Since prolonged time under anesthesia can be especially risky in older patients, Dr. Virk brought in fellow neurosurgeon Dr. Kai-Ming Fu to operate with him, reducing the length of the surgery. Together they performed an occipital cervical fusion, in which the first vertebra is permanently attached to the base of the skull, stabilizing the neck and reducing movement that could have caused paralysis. After just three hours of surgery, Joyce’s neck was repaired. Plastic surgeon Dr. Jason Specter came in to create a durable muscle flap over the hardware and to close up the incision. When Joyce awoke, the pain was gone.
Recovery from surgery is not especially easy for anyone in their 80s, but Joyce was determined to do whatever was needed to reclaim her active life. “It took a few months,” she recalls now. “I couldn’t do anything. I was stuck in a chair, and every time I went in for physical therapy everyone looked at me with such pity. I was so sad — it just wasn’t me. But I wanted to get better, so I decided I had to stop feeling sorry for myself.”
Within six months Joyce was back in business. At the advice of her doctors, she now uses a cane to help her balance when she’s outdoors (“I use it because for once in my life I’m listening!” she exclaims.) Indoors, she practices walking without the cane, swinging her arms for natural balance as her rehabilitation team recommended. She goes to the gym every day, and marvels at how much she enjoys her daily life. “This past weekend I got myself a cab and went over to Twelfth Avenue to the Landmark Theater to meet a friend and see a movie – and not a very good one, either,” she reports. “And afterward I took a cab home by myself!” These everyday activities – movies with a friend, time with her son and granddaughter — make Joyce glad she opted for surgery at an age when some others may have given up.

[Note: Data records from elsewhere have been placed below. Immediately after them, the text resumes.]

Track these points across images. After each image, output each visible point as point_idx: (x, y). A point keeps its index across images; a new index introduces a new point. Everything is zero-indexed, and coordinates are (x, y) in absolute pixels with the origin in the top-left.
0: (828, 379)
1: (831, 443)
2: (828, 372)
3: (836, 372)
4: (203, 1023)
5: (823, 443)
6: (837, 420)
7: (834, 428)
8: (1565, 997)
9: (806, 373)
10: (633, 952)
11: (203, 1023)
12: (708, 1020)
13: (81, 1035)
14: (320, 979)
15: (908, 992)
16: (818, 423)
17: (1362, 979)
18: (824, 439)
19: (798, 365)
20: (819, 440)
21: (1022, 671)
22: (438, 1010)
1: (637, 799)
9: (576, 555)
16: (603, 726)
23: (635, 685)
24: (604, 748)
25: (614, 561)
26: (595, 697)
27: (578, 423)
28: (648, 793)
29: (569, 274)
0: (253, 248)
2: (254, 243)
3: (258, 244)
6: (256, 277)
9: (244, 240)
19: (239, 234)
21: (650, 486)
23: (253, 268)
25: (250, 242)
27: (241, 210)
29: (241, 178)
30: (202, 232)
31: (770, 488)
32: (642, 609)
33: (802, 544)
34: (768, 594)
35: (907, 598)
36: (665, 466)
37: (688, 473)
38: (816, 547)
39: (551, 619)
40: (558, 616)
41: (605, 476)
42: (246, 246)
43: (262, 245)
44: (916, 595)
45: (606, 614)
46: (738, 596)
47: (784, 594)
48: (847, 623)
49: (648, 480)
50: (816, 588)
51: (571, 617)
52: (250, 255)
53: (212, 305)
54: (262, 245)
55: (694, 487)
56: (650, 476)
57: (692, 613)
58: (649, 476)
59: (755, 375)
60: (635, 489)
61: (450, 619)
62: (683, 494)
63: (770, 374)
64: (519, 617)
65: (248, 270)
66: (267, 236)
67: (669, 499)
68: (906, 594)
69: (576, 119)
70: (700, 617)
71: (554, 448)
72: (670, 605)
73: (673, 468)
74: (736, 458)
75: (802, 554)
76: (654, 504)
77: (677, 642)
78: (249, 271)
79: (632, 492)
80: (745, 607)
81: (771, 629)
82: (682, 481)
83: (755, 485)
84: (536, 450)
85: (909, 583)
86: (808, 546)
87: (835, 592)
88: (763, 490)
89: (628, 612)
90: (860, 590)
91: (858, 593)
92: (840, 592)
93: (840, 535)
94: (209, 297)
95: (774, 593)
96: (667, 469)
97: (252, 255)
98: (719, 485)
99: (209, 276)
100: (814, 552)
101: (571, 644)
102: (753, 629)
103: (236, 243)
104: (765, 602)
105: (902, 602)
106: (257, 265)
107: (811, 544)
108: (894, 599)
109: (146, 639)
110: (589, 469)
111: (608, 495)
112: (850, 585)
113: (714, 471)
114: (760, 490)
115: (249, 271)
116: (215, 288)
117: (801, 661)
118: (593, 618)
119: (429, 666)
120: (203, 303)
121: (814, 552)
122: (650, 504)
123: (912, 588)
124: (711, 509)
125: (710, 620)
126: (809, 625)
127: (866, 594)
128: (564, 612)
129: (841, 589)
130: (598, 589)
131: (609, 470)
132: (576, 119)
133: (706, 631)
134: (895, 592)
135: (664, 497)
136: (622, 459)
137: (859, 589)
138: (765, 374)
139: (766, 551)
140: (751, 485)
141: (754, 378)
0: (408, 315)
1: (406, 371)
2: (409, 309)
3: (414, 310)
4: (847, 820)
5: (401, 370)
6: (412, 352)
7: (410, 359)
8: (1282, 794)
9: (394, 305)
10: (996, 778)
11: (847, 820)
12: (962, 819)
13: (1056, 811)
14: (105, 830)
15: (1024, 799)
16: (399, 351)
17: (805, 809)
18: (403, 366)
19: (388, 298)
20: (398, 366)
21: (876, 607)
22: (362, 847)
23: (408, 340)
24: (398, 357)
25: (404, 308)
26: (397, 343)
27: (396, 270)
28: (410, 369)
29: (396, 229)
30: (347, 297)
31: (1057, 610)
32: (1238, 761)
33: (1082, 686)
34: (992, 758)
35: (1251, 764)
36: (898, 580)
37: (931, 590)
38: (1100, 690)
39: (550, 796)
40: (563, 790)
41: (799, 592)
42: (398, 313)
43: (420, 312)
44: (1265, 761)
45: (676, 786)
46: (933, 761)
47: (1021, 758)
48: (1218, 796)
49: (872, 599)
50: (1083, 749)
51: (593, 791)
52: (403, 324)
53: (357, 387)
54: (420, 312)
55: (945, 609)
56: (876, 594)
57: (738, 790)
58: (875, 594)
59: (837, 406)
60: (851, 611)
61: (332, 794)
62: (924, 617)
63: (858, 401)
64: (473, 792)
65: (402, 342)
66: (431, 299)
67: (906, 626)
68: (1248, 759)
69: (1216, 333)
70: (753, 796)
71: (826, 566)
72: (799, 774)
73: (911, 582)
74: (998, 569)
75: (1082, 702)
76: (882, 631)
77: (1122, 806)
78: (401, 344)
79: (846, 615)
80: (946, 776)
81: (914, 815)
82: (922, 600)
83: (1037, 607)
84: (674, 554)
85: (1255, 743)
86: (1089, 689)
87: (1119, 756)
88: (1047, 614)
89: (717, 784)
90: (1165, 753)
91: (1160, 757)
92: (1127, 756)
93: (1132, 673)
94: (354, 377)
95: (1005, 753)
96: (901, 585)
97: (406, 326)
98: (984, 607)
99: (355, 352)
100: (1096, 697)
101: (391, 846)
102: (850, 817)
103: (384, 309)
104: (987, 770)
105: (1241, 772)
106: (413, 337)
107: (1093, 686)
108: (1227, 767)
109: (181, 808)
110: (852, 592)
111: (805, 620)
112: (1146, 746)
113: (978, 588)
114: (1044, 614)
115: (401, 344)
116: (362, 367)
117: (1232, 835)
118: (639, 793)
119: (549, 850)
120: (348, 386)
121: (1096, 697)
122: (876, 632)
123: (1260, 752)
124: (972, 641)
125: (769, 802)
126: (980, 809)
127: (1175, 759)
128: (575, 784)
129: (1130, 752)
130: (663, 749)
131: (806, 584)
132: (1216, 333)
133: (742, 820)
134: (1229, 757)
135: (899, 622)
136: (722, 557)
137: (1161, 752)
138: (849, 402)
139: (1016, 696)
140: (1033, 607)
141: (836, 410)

“I’m alive and kicking!” she now says proudly. “People ask if I’m okay – I’m more than okay. I’m lucky to be here.”
Joyce credits the hospital team that cared for her and encouraged her through months of recovery and physical therapy – every one of them warm and helpful, she says. Mostly, though, she is thankful for Dr. Virk for the excellent surgical outcome as well as for the level of personal attention she felt under his care.
“He is very kind, very wonderful, he’s just a fine person,” Joyce says. Coming from someone who has spent her entire life at the height of finery, that’s high praise indeed.